In his review of G. Ivanov's book Hodasevich quotes this excerpt and
mentions Pushkin's poem Na kholmy Gruzii: ("Upon the Hills of Georgia:"
1829) repeatedly misquoted by the narrator of Raspad atoma:

"Есть люди, способные до сих пор плакать над судьбой Анны Карениной, --
говорит он. -- Они ещё стоят на исчезающей вместе с ними почве". Он с
радостью констатирует, что шум воды в уличном писсуаре, по существу, не
отличается от шума пушкинской Арагвы. Ему кажется, что он "перерос"
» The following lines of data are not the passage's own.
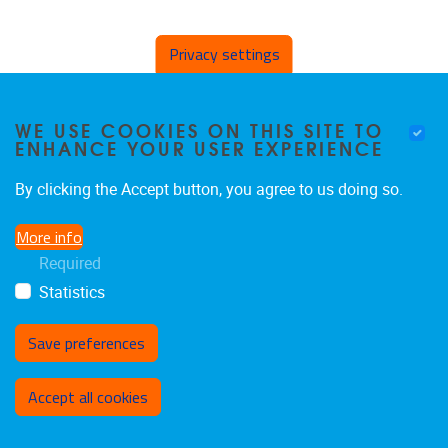
Privacy settings
Guest Professors
WE USE COOKIES ON THIS SITE TO
ENHANCE YOUR USER EXPERIENCE
By clicking the Accept button, you agree to us doing so.
More info
Required
Statistics
Save preferences
Withdraw consent
Accept all cookies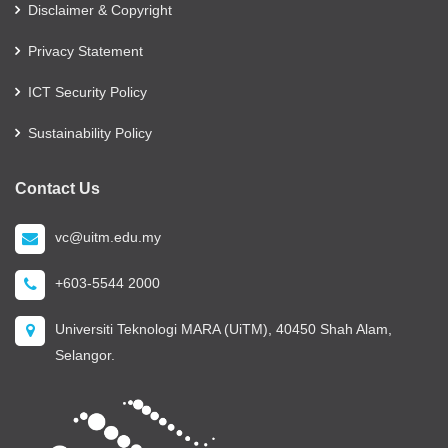
Disclaimer & Copyright
Privacy Statement
ICT Security Policy
Sustainability Policy
Contact Us
vc@uitm.edu.my
+603-5544 2000
Universiti Teknologi MARA (UiTM), 40450 Shah Alam,
Selangor.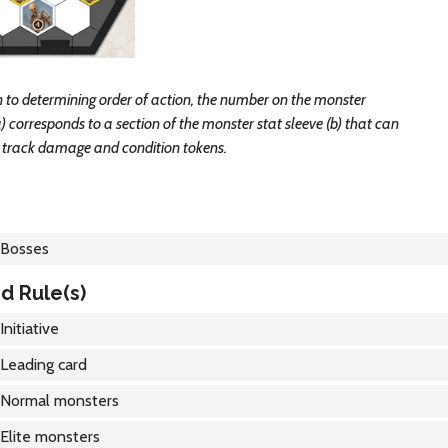
n to determining order of action, the number on the monster
) corresponds to a section of the monster stat sleeve (b) that can
o track damage and condition tokens.
Bosses
d Rule(s)
Initiative
Leading card
Normal monsters
Elite monsters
искусство. В действительности он до него не дорос. Оно для него -- не более
как "культурная надстройка", отпадающая тотчас, как только задеты его
действительные, нутряные интересы. Маленькая подробность. Пушкинский стих об
Арагве он цитирует несколько раз -- и всегда с ошибкой: "На холмы Грузии
легла ночная мгла". У Пушкина этой безвкусицы, этого "легла мгла", нет,
Пушкин не мог её написать, -- а герой Иванова её твердит как ни в чём не
бывало -- он даже повторить не умеет того, что Пушкин умел написать, потому
что у него уши заложены, потому что поэзия ему была и есть глубоко,
органически чужда. Он не только не творческий, но и не сотворческий человек.
Кого может он напугать тем, что уже не может плакать над Анной Карениной?
Дорого ли стоит его разуверение в искусстве? Да верил ли он в него

The protagonist and narrator of Raspad atoma commits suicide. According to
VN, after completing his Foreword to PF on Oct. 19, 1859 (the anniversary of
Pushkin's Lyceum), Kinbote commits suicide.